Pratique ancestrale et nourricière, le pastoralisme est fondé sur l’exploitation des alpages et parcours de montagne afin d’assurer tout ou partie de l’alimentation des troupeaux, sans avoir recours aux grains ou à des compléments. Plus qu’une coutume, un engagement…
Je me souviendrai toujours de ma première rencontre avec Emmanuel Lafaye. Je leur rendais visite, à lui et sa compagne horticultrice, dans leur ferme située à quelques encablures d’Arles, au sud-est de la France. Avec ses petites lunettes vissées sur le nez et sa dégaine de gentleman farmer, le berger s’était révélé plutôt taiseux lors de cette première rencontre. Plus tard, il me confiait détester la ville et préférer la compagnie de son cheptel à celle des hommes. Chaque année, inlassablement, il attend donc de pouvoir « remonter là-haut » avec son troupeau de brebis à viande. Dès que les jours s’adoucissent, que les températures remontent, herbes et graminées tarissent dans la plaine. Emmanuel traverse alors le Luberon et conduit ses Mérinos d’Arles prendre leurs quartiers d’été dans le Dévoluy, un massif des Hautes-Alpes de Provence-Alpes-Côte d’Azur. Le troupeau transhume ainsi de mai à octobre. « Plus l’été se fait sentir et plus nous devons gagner en altitude pour trouver de l’herbe fraîche. Dans le Dévoluy, au-dessus de 1.800 mètres, les quartiers d’alpage sont des terrains que nous louons à la commune. Leur histoire est intimement liée à celle de l’agriculture. Ils débutent là où les anciens n’étaient plus capables de cultiver. » Les alpages, estives et parcours de montagne font vivre 60.000 exploitations, soit 18 % des élevages de France (vaches, brebis, chèvres et chevaux) et 22% du nombre total des animaux.
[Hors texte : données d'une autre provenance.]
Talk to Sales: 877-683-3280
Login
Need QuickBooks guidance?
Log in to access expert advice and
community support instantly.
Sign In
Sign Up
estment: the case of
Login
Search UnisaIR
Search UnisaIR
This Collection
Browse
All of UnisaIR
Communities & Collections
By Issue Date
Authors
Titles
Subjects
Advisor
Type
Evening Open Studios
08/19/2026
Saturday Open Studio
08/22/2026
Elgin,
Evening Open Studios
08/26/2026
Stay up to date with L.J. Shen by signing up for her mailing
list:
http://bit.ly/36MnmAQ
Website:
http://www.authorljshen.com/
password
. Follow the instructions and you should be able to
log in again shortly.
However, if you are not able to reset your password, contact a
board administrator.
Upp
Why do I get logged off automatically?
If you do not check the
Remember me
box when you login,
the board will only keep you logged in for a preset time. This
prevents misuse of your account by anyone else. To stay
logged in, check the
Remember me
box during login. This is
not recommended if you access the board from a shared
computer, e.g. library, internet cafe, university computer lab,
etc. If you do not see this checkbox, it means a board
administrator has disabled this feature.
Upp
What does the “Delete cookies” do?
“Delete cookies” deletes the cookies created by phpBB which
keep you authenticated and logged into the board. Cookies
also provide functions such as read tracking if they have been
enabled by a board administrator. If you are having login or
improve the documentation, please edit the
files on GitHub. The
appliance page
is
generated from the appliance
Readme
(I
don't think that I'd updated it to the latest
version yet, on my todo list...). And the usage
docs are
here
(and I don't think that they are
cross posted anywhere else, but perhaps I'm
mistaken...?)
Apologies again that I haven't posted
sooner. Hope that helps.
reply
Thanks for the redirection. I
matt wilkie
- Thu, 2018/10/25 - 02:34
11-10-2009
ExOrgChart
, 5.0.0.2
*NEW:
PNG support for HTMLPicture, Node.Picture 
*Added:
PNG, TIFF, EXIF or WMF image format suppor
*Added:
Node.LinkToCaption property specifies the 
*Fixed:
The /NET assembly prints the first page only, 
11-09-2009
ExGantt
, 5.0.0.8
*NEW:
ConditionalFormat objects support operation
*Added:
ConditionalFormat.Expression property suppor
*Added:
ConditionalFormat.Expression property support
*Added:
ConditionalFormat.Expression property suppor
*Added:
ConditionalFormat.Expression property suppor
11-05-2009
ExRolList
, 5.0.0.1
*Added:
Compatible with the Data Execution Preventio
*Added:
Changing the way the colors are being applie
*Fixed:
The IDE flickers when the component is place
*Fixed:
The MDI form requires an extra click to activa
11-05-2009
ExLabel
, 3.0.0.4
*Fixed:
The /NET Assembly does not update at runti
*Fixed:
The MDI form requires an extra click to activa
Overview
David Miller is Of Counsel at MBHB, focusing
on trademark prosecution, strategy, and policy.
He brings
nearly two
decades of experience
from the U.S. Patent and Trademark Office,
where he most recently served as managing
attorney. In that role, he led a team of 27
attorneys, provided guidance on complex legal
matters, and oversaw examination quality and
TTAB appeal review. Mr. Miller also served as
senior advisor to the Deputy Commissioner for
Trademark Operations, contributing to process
C’est également le cas de Maina Chassevent, la trentaine qui, tous les six mois, accompagnée de ses brebis basco-béarnaises, alterne estives à 1.500 mètres d’altitude et hivernage dans des fermes basques en contrebas. « L’estive est le seul moment où j’ai un lieu fixe. De mai à octobre, j’habite un cayolar, une petite maison en pierre accessible par la route. » Où que ce soit, de par le monde, le pastoralisme est la principale source de revenus agricoles des zones arides, froides ou de montagne. La relation entre l’homme, l’animal et la nature est la clef de voûte de ce système d’élevage. Il s’appuie sur des races animales adaptées, avec un bon équilibre entre rusticité et domesticité et sur la complémentarité des estives pour satisfaire les besoins d’un troupeau en production, tout en préservant la qualité et la richesse de ces milieux et ressources. « La nature ayant horreur du vide, le pastoralisme permet d’entretenir naturellement des zones difficilement accessibles. Grâce à notre passage régulier, nous cherchons à obtenir une végétation plutôt rase, avec des herbes fines, des fleurs. Je prétends assez assurément que les brebis ont un impact positif sur la biodiversité. La transhumance entretient l’histoire des hommes dans la nature et elle est une nécessité pour qui souhaite nourrir son cheptel de manière auto-suffisante. Si je ne montais pas en estive, je serais obligé de le nourrir aux grains une partie de l’année, ce que je me refuse à faire », conclut Emmanuel, de la plénitude dans la voix alors qu’il s’apprête à monter plus haut encore et retrouver sa petite cabane… Un chemin à suivre.